*** Block opens ***
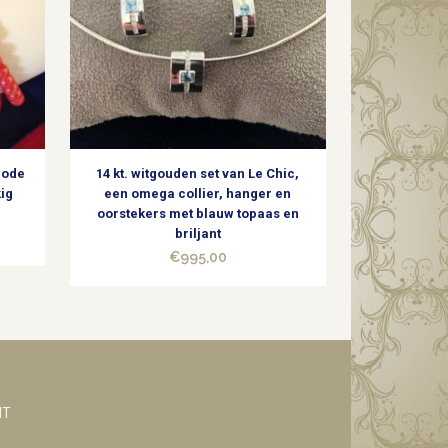
rode
14 kt. witgouden set van Le Chic,
ig
een omega collier, hanger en
oorstekers met blauw topaas en
briljant
€
995,00
NT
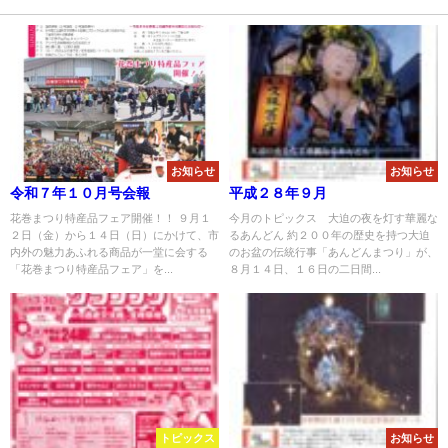
お知らせ
お知らせ
令和７年１０月号会報
平成２８年９月
花巻まつり特産品フェア開催！！ ９月１
今月のトピックス 大迫の夜を灯す華麗な
２日（金）から１４日（日）にかけて、市
るあんどん 約２００年の歴史を持つ大迫
内外の魅力あふれる商品が一堂に会する
のお盆の伝統行事「あんどんまつり」が、
「花巻まつり特産品フェア」を...
８月１４日、１６日の二日間...
トピックス
お知らせ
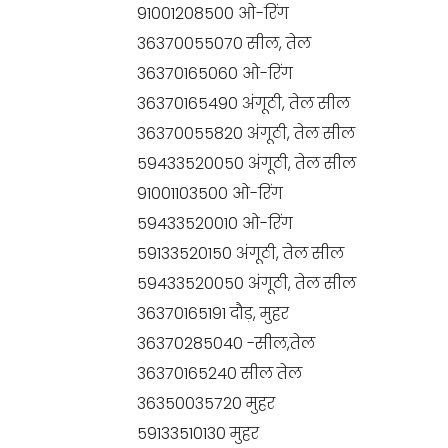
91001208500 ओ-रिंग
36370055070 सील, तेल
36370165060 ओ-रिंग
36370165490 अंगूठी, तेल सील
36370055820 अंगूठी, तेल सील
59433520050 अंगूठी, तेल सील
91001103500 ओ-रिंग
59433520010 ओ-रिंग
59133520150 अंगूठी, तेल सील
59433520050 अंगूठी, तेल सील
36370165191 दौड़, मुहर
36370285040 -सील,तेल
36370165240 सील तेल
36350035720 मुहर
59133510130 मुहर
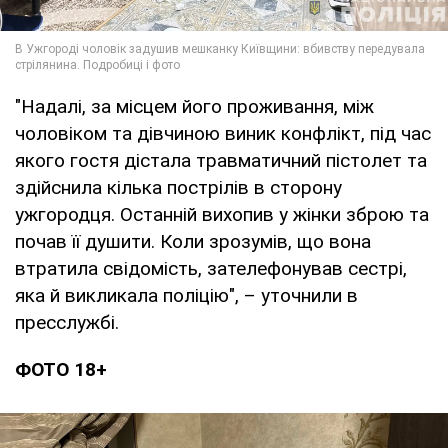
"Надалі, за місцем його проживання, між
чоловіком та дівчиною виник конфлікт, під час
якого гостя дістала травматичний пістолет та
здійснила кілька пострілів в сторону
ужгородця. Останній виxопив у жінки зброю та
почав її душити. Коли зрозумів, що вона
втратила свідомість, зателефонував сестрі,
яка й викликала поліцію", – уточнили в
пресслужбі.
ФОТО 18+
*** Block closes ***
Lines from the one holding "るあんどん 約２００年の歴史を持つ大迫" to the end of the data, both ends included, are to be given again exactly; no pictures belong in the copy.

▸ **Reply**
るあんどん 約２００年の歴史を持つ大迫
内外の魅力あふれる商品が一堂に会する
のお盆の伝統行事「あんどんまつり」が、
「花巻まつり特産品フェア」を...
８月１４日、１６日の二日間...
トピックス
お知らせ
91001208500 ओ-रिंग
36370055070 सील, तेल
36370165060 ओ-रिंग
36370165490 अंगूठी, तेल सील
36370055820 अंगूठी, तेल सील
59433520050 अंगूठी, तेल सील
91001103500 ओ-रिंग
59433520010 ओ-रिंग
59133520150 अंगूठी, तेल सील
59433520050 अंगूठी, तेल सील
36370165191 दौड़, मुहर
36370285040 -सील,तेल
36370165240 सील तेल
36350035720 मुहर
59133510130 मुहर
"Надалі, за місцем його проживання, між
чоловіком та дівчиною виник конфлікт, під час
якого гостя дістала травматичний пістолет та
здійснила кілька пострілів в сторону
ужгородця. Останній виxопив у жінки зброю та
почав її душити. Коли зрозумів, що вона
втратила свідомість, зателефонував сестрі,
яка й викликала поліцію", – уточнили в
пресслужбі.
ФОТО 18+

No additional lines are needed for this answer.